The man where we had stayed in Wynyard had drawn us a map of the ride to Waratah and suggested we stop at the cafe in town up the hill. We did that, and what a good find it was. We were freezing by the time we got there as we had ridden up and over the ridge, but this place was not only warm and very welcoming, but served excellent food. Owners Yvonne and Russell were great, entertaining us while plying us with coffee while we hogged the heaters to thaw out.  Really nice people, and we spent a great hour in there chatting and listening what to see in the area.


As we were kitting up outside, various bikers came by  and stopped for a chat.  That is always a high point of the day, swapping ride stories with other two wheeled fans.



The town used to produce osmirido an the biggest nugget of it to be found in Australia was found nearby. I’d never heard of it, but a history board nearby revealed that it was an alloy, and used in the making of gold nibs for fountain pens - Osmaroid. Remember those from school?

Yvonne and Russell plus some of the bikers we had chatted to told us that the silicon road was open nearby. This is part of the Western Exlorer gravel road which we had planned to ride down from near Woolnorth to Strahan, but were unable as most of it was closed due to a serious landslide. But they all reckoned the bit from Savage River to Corinna was open, so we decided to give it a go.

Its called the silicon road because its made out of silicon dust, the spoils of stuff mined nearby. That all goes off to Japan to make expensive lenses, but the dust has been used to make a gravel road. Its hard packed and very fine, and also very very white and the glare makes your eyes hurt. But it was an excellent ride, and it took us all the way to Corinna, just like they all said it would.


The local joke is that its probably the most expensive road in the world, given the effort that went into producing the fine grade dust, and they’re probably right. So having done the Silk Road, we’ve now done the Silicon Road!

At Corinna, which comes from the Aboriginal ' Korerrennaa' we had to cross the Arthur River, but there is no bridge, just a barge ferry called ‘The Fatman’ because it goes through the Pieman Reserve. To call it, you stand on one bank and wave and shout until the bloke operating it sees you.Then he might come and get you when he feels like it. Its a five minute ride but it is worth it. 




The road the other side had been partly paved but there was  gravel too - they’d clearly run out of silicon by the time they got here. But never mind, it was good enough and we reached Strahan just as the booking place for the river cruise was about to close. But the ladies booked us three tickets for the morning, and we left for a campground out at The Heads.  Its just out of town, down a long dirt track. A great way to end the day.


We also passed trough Zeehan this afternoon. Once the third largest town in Tasmania with a bustling high street two miles long, it is a now a quiet country town, overlooked now that the mining that created it, has gone. It had a hospital, and electric company and its own newspaper office, the town catered for over 10000 people at its peak. The theatre was the largest concert hall in Australia and some famous names played there - Dame Nellie Melba and Lola Montez.



Its always odd when you pass through these places as there are invariably buildings that were once important and focal points of the community - the Post Office, the theatre, various grand hotels - but they are no longer used. Some have changed purpose but some still retain the purpose for which they were built. It must be very odd to see a local production with the ten other people in the town seated in a place built for hundreds. But the theatre in Zeehan has been restored  and is part of a heritage project.
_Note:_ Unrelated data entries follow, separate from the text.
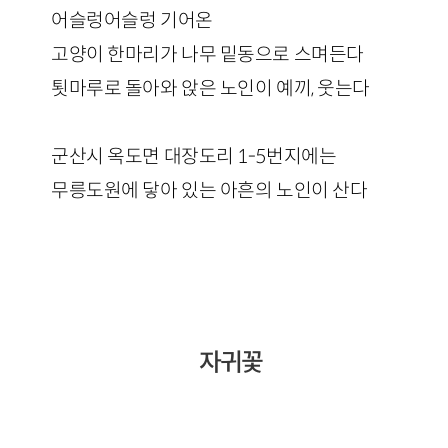
어슬렁어슬렁 기어온
고양이 한마리가 나무 밑동으로 스며든다
툇마루로 돌아와 앉은 노인이 예끼, 웃는다
군산시 옥도면 대장도리 1-5번지에는
무릉도원에 닿아 있는 아흔의 노인이 산다
자귀꽃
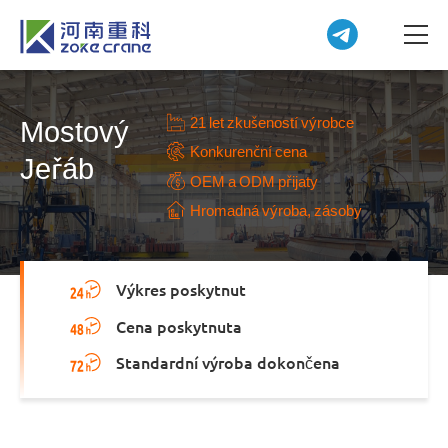
21 let zkušeností výrobce
Mostový
Konkurenční cena
Jeřáb
OEM a ODM přijaty
Hromadná výroba, zásoby
Výkres poskytnut
Cena poskytnuta
Standardní výroba dokončena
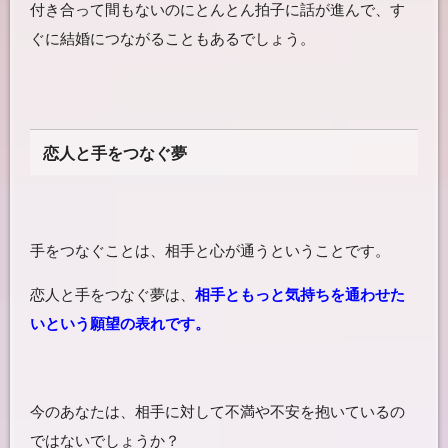
付き合って間もないのにとんとん拍子に話が進んで、す
ぐに結婚につながることもあるでしょう。
恋人と手をつなぐ夢
手をつなぐことは、相手と心が通うということです。
恋人と手をつなぐ夢は、
相手ともっと気持ちを通わせた
いという願望の表れです。
今のあなたは、相手に対して不満や不安を抱いているの
ではないでしょうか？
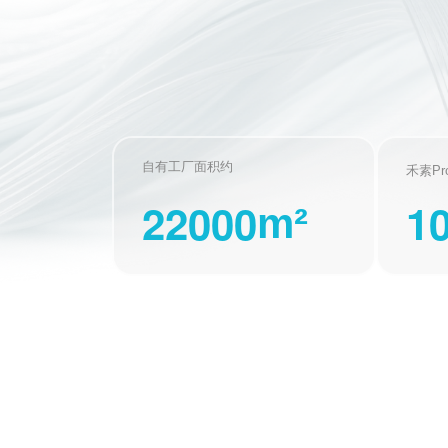
自有工厂面积约
禾素Pr
2
2
0
0
0
1
m²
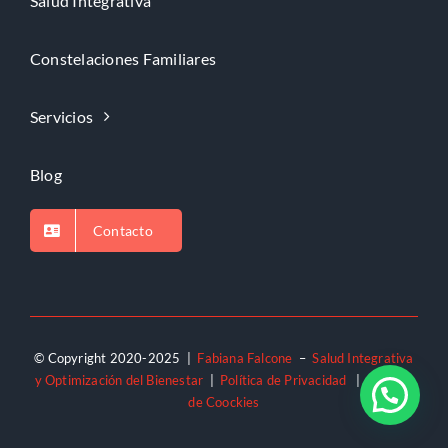
Salud Integrativa
Constelaciones Familiares
Servicios
Blog
Contacto
© Copyright 2020-2025 |
Fabiana Falcone
–
Salud Integrativa
y Optimización del Bienestar
|
Política de Privacidad
|
Política
de Coockies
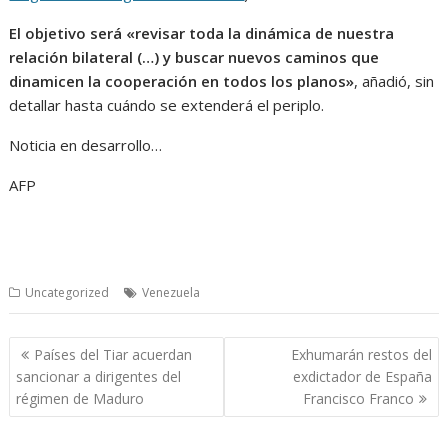
El objetivo será «revisar toda la dinámica de nuestra
relación bilateral (…) y buscar nuevos caminos que
dinamicen la cooperación en todos los planos»
, añadió, sin
detallar hasta cuándo se extenderá el periplo.
Noticia en desarrollo…
AFP
Uncategorized
Venezuela
Navegación
Países del Tiar acuerdan
Exhumarán restos del
de
sancionar a dirigentes del
exdictador de España
entradas
régimen de Maduro
Francisco Franco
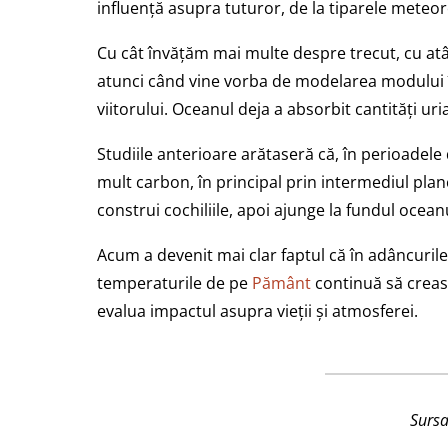
influență asupra tuturor, de la tiparele meteor
Cu cât învățăm mai multe despre trecut, cu atât
atunci când vine vorba de modelarea modului 
viitorului. Oceanul deja a absorbit cantități ur
Studiile anterioare arătaseră că, în perioadele
mult carbon, în principal prin intermediul plan
construi cochiliile, apoi ajunge la fundul oce
Acum a devenit mai clar faptul că în adâncuril
temperaturile de pe
Pământ
continuă să creas
evalua impactul asupra vieții și atmosferei.
Surs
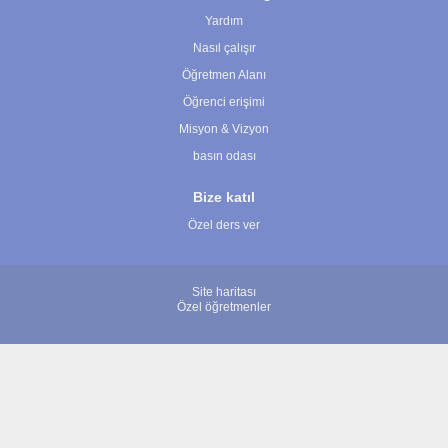
Yardım
Nasıl çalışır
Öğretmen Alanı
Öğrenci erişimi
Misyon & Vizyon
basın odası
Bize katıl
Özel ders ver
Site haritası
Özel öğretmenler
© 2007 - 2026 ÖğretmenBulun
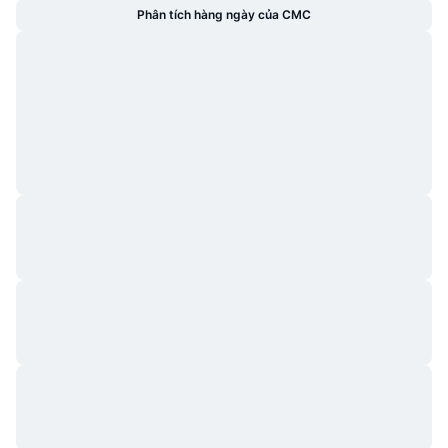
Phân tích hàng ngày của CMC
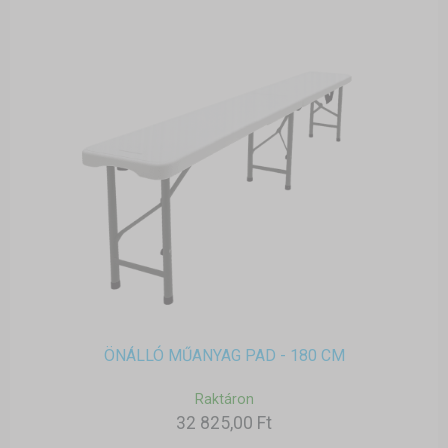
ÖNÁLLÓ MŰANYAG PAD - 180 CM
Raktáron
32 825,00 Ft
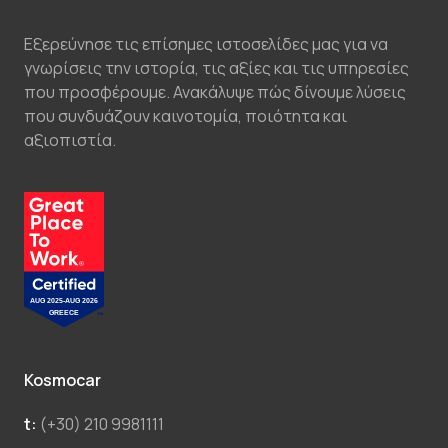
Εξερεύνησε τις επίσημες ιστοσελίδες μας για να
γνωρίσεις την ιστορία, τις αξίες και τις υπηρεσίες
που προσφέρουμε. Ανακάλυψε πώς δίνουμε λύσεις
που συνδυάζουν καινοτομία, ποιότητα και
αξιοπιστία.
Kosmocar
t:
(+30) 210 9981111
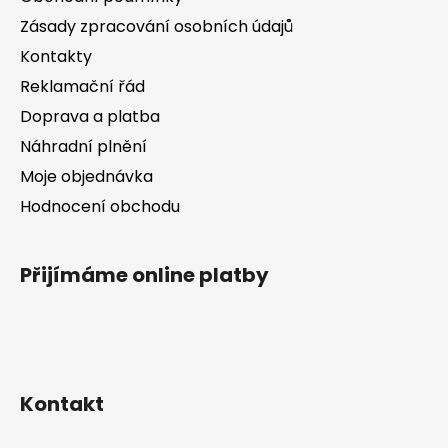
v
t
k
Zásady zpracování osobních údajů
í
y
Kontakty
v
Reklamační řád
ý
p
Doprava a platba
i
Náhradní plnění
s
Moje objednávka
u
Hodnocení obchodu
Přijímáme online platby
Kontakt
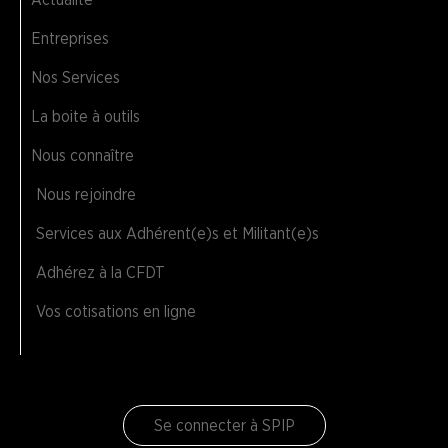
Entreprises
Nos Services
La boite à outils
Nous connaître
Nous rejoindre
Services aux Adhérent(e)s et Militant(e)s
Adhérez à la CFDT
Vos cotisations en ligne
Se connecter à SPIP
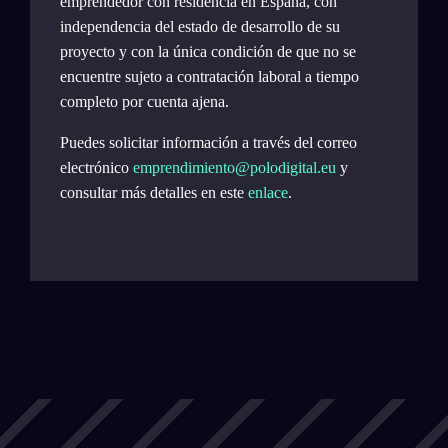
emprendedor con residencia en España, con
independencia del estado de desarrollo de su
proyecto y con la única condición de que no se
encuentre sujeto a contratación laboral a tiempo
completo por cuenta ajena.
Puedes solicitar información a través del correo
electrónico
emprendimiento@polodigital.eu
y
consultar más detalles en este
enlace
.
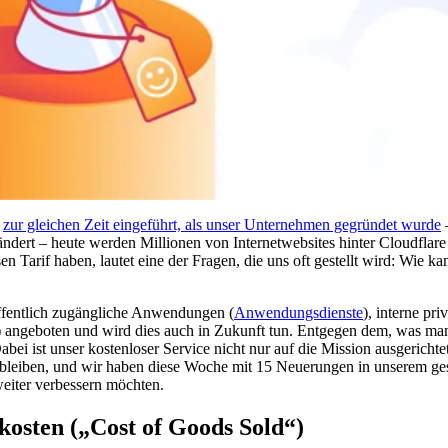
)
zur gleichen Zeit eingeführt, als unser Unternehmen gegründet wurde
–
ändert – heute werden Millionen von Internetwebsites hinter Cloudflare
arif haben, lautet eine der Fragen, die uns oft gestellt wird: Wie kan
öffentlich zugängliche Anwendungen (
Anwendungsdienste
), interne pr
) angeboten und wird dies auch in Zukunft tun. Entgegen dem, was ma
Dabei ist unser kostenloser Service nicht nur auf die Mission ausgericht
d bleiben, und wir haben diese Woche mit 15 Neuerungen in unserem g
weiter verbessern möchten.
osten („Cost of Goods Sold“)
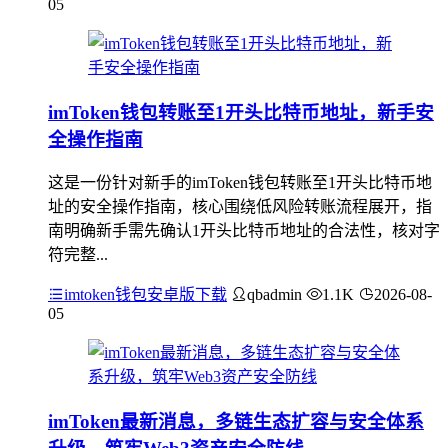
05
imToken钱包转账至1开头比特币地址，新手安
全操作指南
这是一份针对新手的imToken钱包转账至1开头比特币地
址的安全操作指南，核心围绕低风险转账流程展开，指
南明确新手需先确认1开头比特币地址的合法性，核对字
符完整...
imtoken钱包安卓版下载
qbadmin
1.1K
2026-08-
05
imToken最新消息，多链生态扩容与安全体系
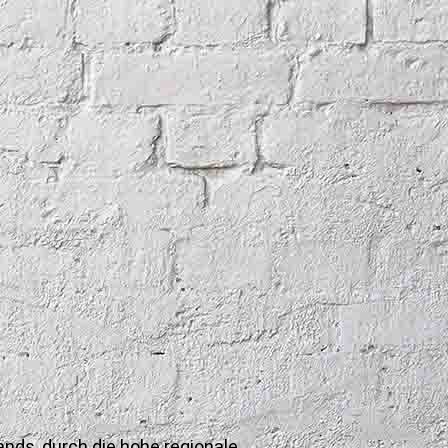
nds, durch die hohe regionale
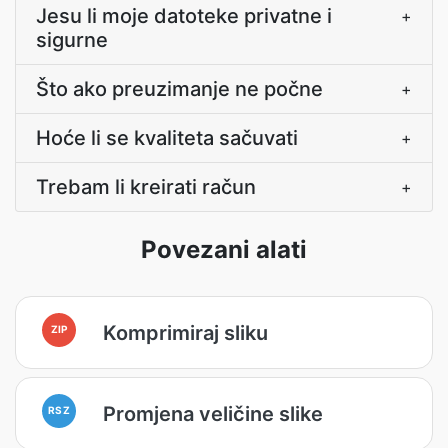
Jesu li moje datoteke privatne i
+
sigurne
Što ako preuzimanje ne počne
+
Hoće li se kvaliteta sačuvati
+
Trebam li kreirati račun
+
Povezani alati
Komprimiraj sliku
ZIP
Promjena veličine slike
RSZ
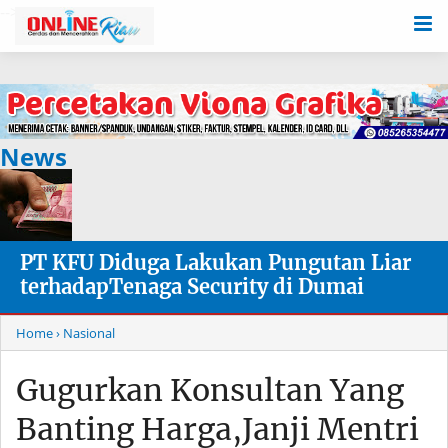
-->
News
PT KFU Diduga Lakukan Pungutan Liar
terhadapTenaga Security di Dumai
Home
› Nasional
Gugurkan Konsultan Yang
Banting Harga,Janji Mentri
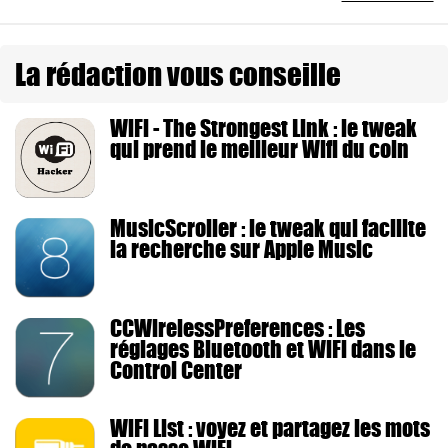
La rédaction vous conseille
WiFi - The Strongest Link : le tweak
qui prend le meilleur Wifi du coin
MusicScroller : le tweak qui facilite
la recherche sur Apple Music
CCWirelessPreferences : Les
réglages Bluetooth et WiFi dans le
Control Center
WiFi List : voyez et partagez les mots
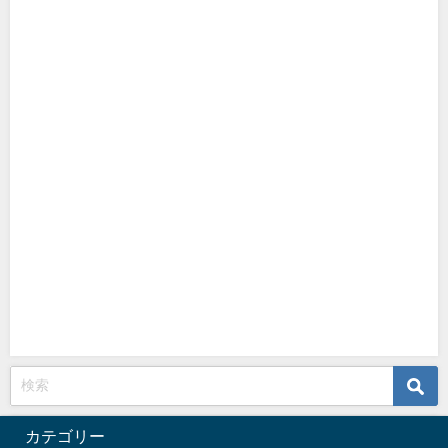
カテゴリー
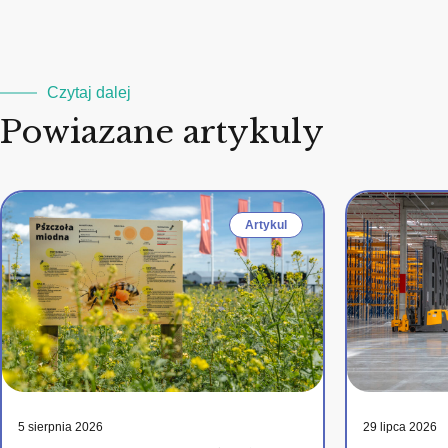
Czytaj dalej
Powiazane artykuly
Artykul
5 sierpnia 2026
29 lipca 2026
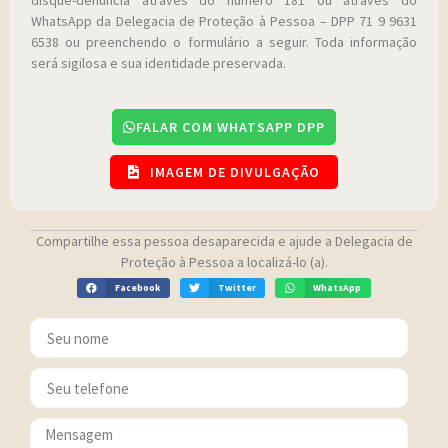
disque-denúncia através do número 181 ou através do
WhatsApp da Delegacia de Proteção à Pessoa – DPP 71 9 9631
6538 ou preenchendo o formulário a seguir. Toda informação
será sigilosa e sua identidade preservada.
FALAR COM WHATSAPP DPP
IMAGEM DE DIVULGAÇÃO
Compartilhe essa pessoa desaparecida e ajude a Delegacia de
Proteção à Pessoa a localizá-lo (a).
Facebook
Twitter
WhatsApp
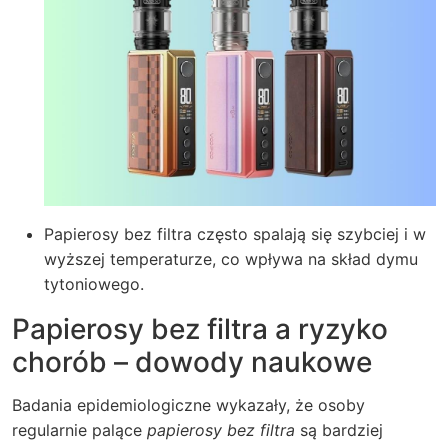
Papierosy bez filtra często spalają się szybciej i w
wyższej temperaturze, co wpływa na skład dymu
tytoniowego.
Papierosy bez filtra a ryzyko
chorób – dowody naukowe
Badania epidemiologiczne wykazały, że osoby
regularnie palące
papierosy bez filtra
są bardziej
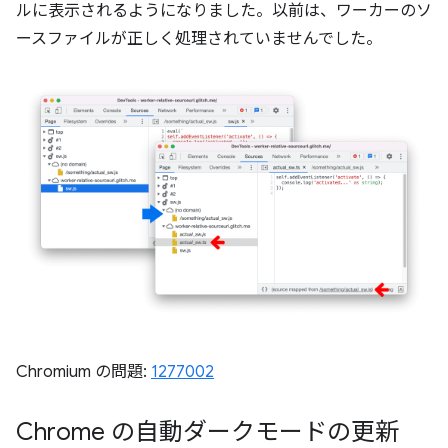
ルに表示されるようになりました。以前は、ワーカーのソ
ースファイルが正しく処理されていませんでした。
Chromium の問題:
1277002
Chrome の自動ダークモードの更新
Just as towns such as Sheffield and Railton have created a bit of an interest point for themselves ( murals and topiary) these former urban gems have at least recognised their heritage an used it as focal points in the town centre.


In every place, there are bits of preserved machinery, history boards noting town facts or people, and little tributes to various things that have gone on in the past. 


It's nice and there is a definite sense of town pride. Things are cared for rather than trashed as they would be elsewhere.